> _Passage_

━━━━━━━━━━━━━━━━━━━━━━━━━━━━━━

You are viewing a plain text version of this content. The canonical link for it is here.
Posted to issues@spark.apache.org by "Ruslan Dautkhanov (JIRA)" <ji...@apache.org> on 2018/11/07 16:34:00 UTC

[jira] [Updated] (SPARK-25958) error: [Errno 97] Address family not supported by protocol in dataframe.take()

     [ https://issues.apache.org/jira/browse/SPARK-25958?page=com.atlassian.jira.plugin.system.issuetabpanels:all-tabpanel ]

Ruslan Dautkhanov updated SPARK-25958:
--------------------------------------
    Description: 
Following error happens on a heavy Spark job after 4 hours of runtime..
{code}
2018-11-06 14:35:56,604 - data_vault.py - ERROR - Exited with exception: [Errno 97] Address family not supported by protocol
Traceback (most recent call last):
  File "/home/mwincek/svn/data_vault/data_vault.py", line 64, in data_vault
    item.create_persistent_data()
  File "/home/mwincek/svn/data_vault/src/table_recipe/amf_table_recipe.py", line 53, in create_persistent_data
    single_obj.create_persistent_data()
  File "/home/mwincek/svn/data_vault/src/table_processing/table_processing.py", line 21, in create_persistent_data
    main_df = self.generate_dataframe_main()
  File "/home/mwincek/svn/data_vault/src/table_processing/table_processing.py", line 98, in generate_dataframe_main
    raw_disc_dv_df = self.get_raw_data_with_metadata_and_aggregation()
  File "/home/mwincek/svn/data_vault/src/table_processing/satellite_binary_dates_table_processing.py", line 16, in get_raw_data_with_metadata_and_aggregation
    main_df = self.get_dataframe_using_binary_date_aggregation_on_dataframe(input_df=raw_disc_dv_df)

━━━━━━━━━━━━━━━━━━━━━━━━━━━━━━

(Stored data)
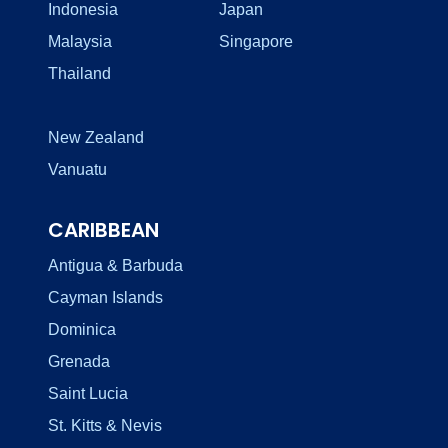
Indonesia
Japan
Malaysia
Singapore
Thailand
New Zealand
Vanuatu
CARIBBEAN
Antigua & Barbuda
Cayman Islands
Dominica
Grenada
Saint Lucia
St. Kitts & Nevis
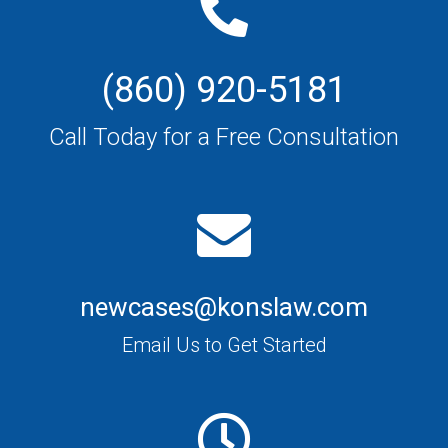
(860) 920-5181
Call Today for a Free Consultation
newcases@konslaw.com
Email Us to Get Started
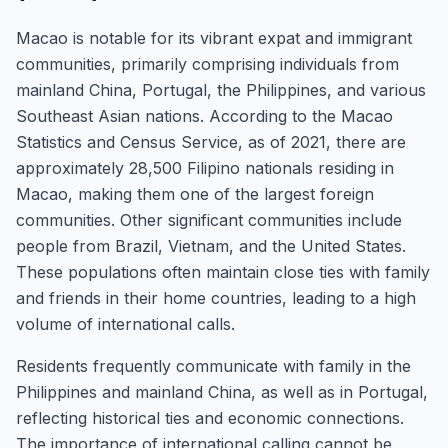
Macao is notable for its vibrant expat and immigrant
communities, primarily comprising individuals from
mainland China, Portugal, the Philippines, and various
Southeast Asian nations. According to the Macao
Statistics and Census Service, as of 2021, there are
approximately 28,500 Filipino nationals residing in
Macao, making them one of the largest foreign
communities. Other significant communities include
people from Brazil, Vietnam, and the United States.
These populations often maintain close ties with family
and friends in their home countries, leading to a high
volume of international calls.
Residents frequently communicate with family in the
Philippines and mainland China, as well as in Portugal,
reflecting historical ties and economic connections.
The importance of international calling cannot be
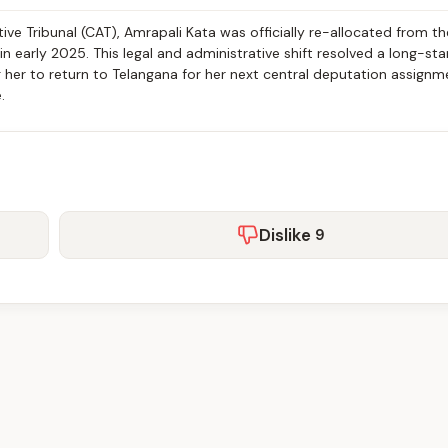
ive Tribunal (CAT), Amrapali Kata was officially re-allocated from th
 early 2025. This legal and administrative shift resolved a long-st
ng her to return to Telangana for her next central deputation assignm
.
Dislike
9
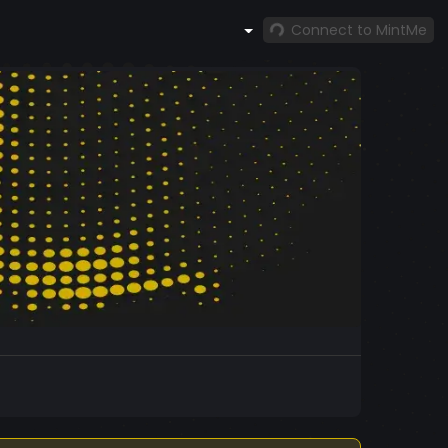
Connect to MintMe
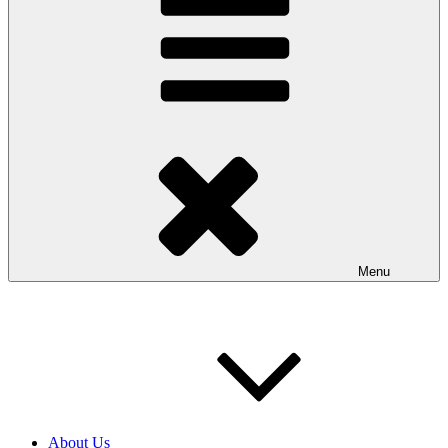
Menu
About Us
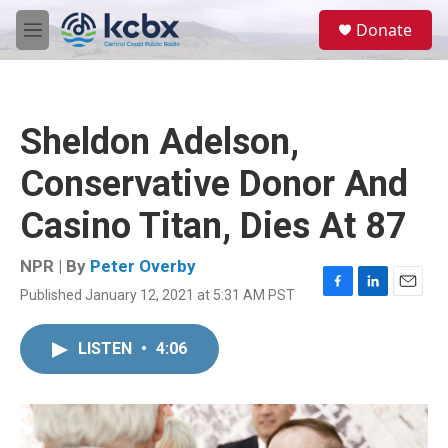
Skip to main content
S
Donate
e
M
a
e
r
n
c
u
h
Sheldon Adelson,
u
e
Conservative Donor And
r
y
Casino Titan, Dies At 87
NPR | By
Peter Overby
Published January 12, 2021 at 5:31 AM PST
F
L
E
a
i
m
c
n
a
LISTEN
•
4:06
e
k
i
b
e
l
o
d
o
I
k
n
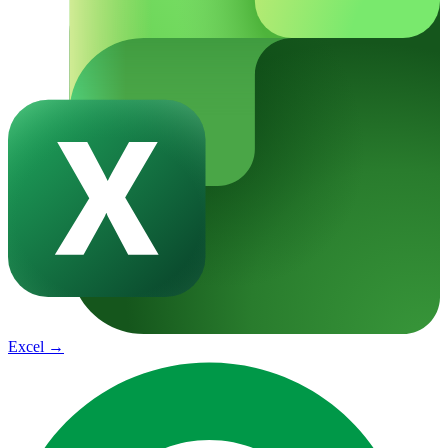
Excel
→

━━━━━━━━━━━━━━━━━━━━━━━━━━━━━━

> _Exercise 1_
Reproduce the Spark issue from the words "Posted to issues@spark.apache.org" through "protocol in dataframe.take()", substituting "socket" for "protocol".
> _Exercise 2_
According to the Spark issue, how long had the heavy Spark job been running when the error occurred?
The stored data is not needed here.

> _Answer area 1_
Posted to issues@spark.apache.org by "Ruslan Dautkhanov (JIRA)" <ji...@apache.org> on 2018/11/07 16:34:00 UTC

[jira] [Updated] (SPARK-25958) error: [Errno 97] Address family not supported by socket in dataframe.take()

> _Answer area 2_
4 hours